Short story: Hundred rupee note
Originally written in Balochi By: Abbas Ali Zaimi
Translated to English by: Uzair Mehr
The school bell rang and a crowd of students were coming out. Balaach was carrying his bag and heading to his home.
Balaach was the son of an indigent person but it was the great wish of his parents that they educate him. Balaach was ten years old and considered a perspicacious student at school. Every morning he received only eight Aana (sixteenth part of rupee) as pocket money but he was content with this meager amount of money.
As usual, today Balaach was walking with his head bowed, looking at the ground. He was still thirty or forty steps far from his home that when he saw a hundred rupee note before his feet. Balaach’s heart started throbbing. His hands and heart were not propping up him that he picked up the hundred rupee note. He cast a glance forth side and looked around him well. When he was satisfied that no one saw him, he bent down and picked the note up with shivering hands.
He dusted the note off and put it in his pocket. “Whose note is this and how did it fall there?” he asked his heart but he felt intimidated by the note. He started moving closer toward his home, but he was fidgety the entire way. He thought, “If I tell my parents that I got a hundred rupee note, will they believe me or consider me a thief?” Who will drop a hundred rupee note at such times? My Parents will beat me because of this” therefore he vowed in his heart that he would not tell anyone about this note.
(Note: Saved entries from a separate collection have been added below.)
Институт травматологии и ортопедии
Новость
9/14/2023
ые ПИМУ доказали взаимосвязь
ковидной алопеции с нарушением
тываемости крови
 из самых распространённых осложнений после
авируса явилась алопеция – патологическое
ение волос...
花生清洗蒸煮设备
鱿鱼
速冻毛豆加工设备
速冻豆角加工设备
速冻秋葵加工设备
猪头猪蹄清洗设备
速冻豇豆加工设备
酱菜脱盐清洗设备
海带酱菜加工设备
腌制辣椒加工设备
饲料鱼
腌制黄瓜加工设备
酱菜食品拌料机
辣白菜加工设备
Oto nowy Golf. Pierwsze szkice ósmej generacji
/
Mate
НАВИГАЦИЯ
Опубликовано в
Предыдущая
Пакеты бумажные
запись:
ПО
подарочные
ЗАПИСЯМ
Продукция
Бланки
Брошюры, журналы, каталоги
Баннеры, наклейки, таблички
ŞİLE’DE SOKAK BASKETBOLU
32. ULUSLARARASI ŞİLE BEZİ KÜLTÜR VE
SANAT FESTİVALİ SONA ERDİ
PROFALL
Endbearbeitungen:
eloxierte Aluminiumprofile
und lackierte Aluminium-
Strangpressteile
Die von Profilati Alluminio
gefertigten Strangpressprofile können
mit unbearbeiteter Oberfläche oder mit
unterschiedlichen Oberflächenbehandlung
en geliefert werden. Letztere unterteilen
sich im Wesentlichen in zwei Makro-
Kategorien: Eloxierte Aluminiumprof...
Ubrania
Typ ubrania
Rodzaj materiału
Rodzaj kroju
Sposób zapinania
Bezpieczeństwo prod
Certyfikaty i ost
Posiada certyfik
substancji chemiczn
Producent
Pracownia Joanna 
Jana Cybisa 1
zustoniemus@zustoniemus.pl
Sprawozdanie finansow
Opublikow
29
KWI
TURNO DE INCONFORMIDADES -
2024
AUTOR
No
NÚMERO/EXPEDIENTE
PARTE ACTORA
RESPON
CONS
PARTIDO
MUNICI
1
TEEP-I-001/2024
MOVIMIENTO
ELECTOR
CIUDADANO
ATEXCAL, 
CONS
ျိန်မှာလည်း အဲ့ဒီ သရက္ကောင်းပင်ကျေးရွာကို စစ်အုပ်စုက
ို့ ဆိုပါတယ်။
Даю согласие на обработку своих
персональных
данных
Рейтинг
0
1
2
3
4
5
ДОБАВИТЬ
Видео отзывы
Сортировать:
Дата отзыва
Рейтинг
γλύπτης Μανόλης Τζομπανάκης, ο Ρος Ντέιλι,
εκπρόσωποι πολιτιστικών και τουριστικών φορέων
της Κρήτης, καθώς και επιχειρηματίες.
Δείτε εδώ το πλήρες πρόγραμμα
The night passed, and he went to school the next day. Some children were buying ice cream near the school. Although his eight Aana were enough to buy ice cream, but his mind enticed him to take out the hundred rupee note.
“If I take out the note in front of the ice cream seller, he will doubt me and inform my teacher or parents and I will be deemed a thief”, he thought to himself. He was in a dilemma, and did not dare to take out the note.
At break, he considered buying many things he coveted, but did not venture to take out the note and spent the eight Aana which were given by his mother. He sat in the class until the bell rang and went home again.
Three days passed like this. He still had the note, but he neither spent it nor informed his parents and friends about it. But these three days were not less than a catastrophe for him. His heart and mind were captured by thoughts that he was almost powerless.
On the next day, he changed his clothes and went to school, but the hundred rupee note made him so restless and mirthless that he had forgotten it in the pocket of his previous clothes. He realized that he made a big mistake by forgetting the note in those clothes, but he was afraid to go to home before school closed.
When he reached home, he realized his father had also come to home from work to have lunch. His father called him and made him sit beside him for lunch. Balaach had no leisure time to check his previous clothes’ pocket. When Balaach and his parents were having lunch, Balaach’s mother said to his father. “If you did not lose that amount of money today, we would pay Balaach’s school fees as well as buy clothes for him. I left no stone unturned looking for the hundred rupee note, but I could not find it. I do not know who picked it up. Whoever picks it up will he or she inform us? now forget the hundred rupee note. Nothing has happened except the will of Allah almighty.”
As Balaach heard these words, he stood up and went to look for the clothes he wore yesterday. He found them on the balcony. He saw that his clothes were washed and were hanging on the rope to dry. Balaach moved ahead and inserted his hand in the pocket of his clothes, but the hundred rupee note was torn into pieces.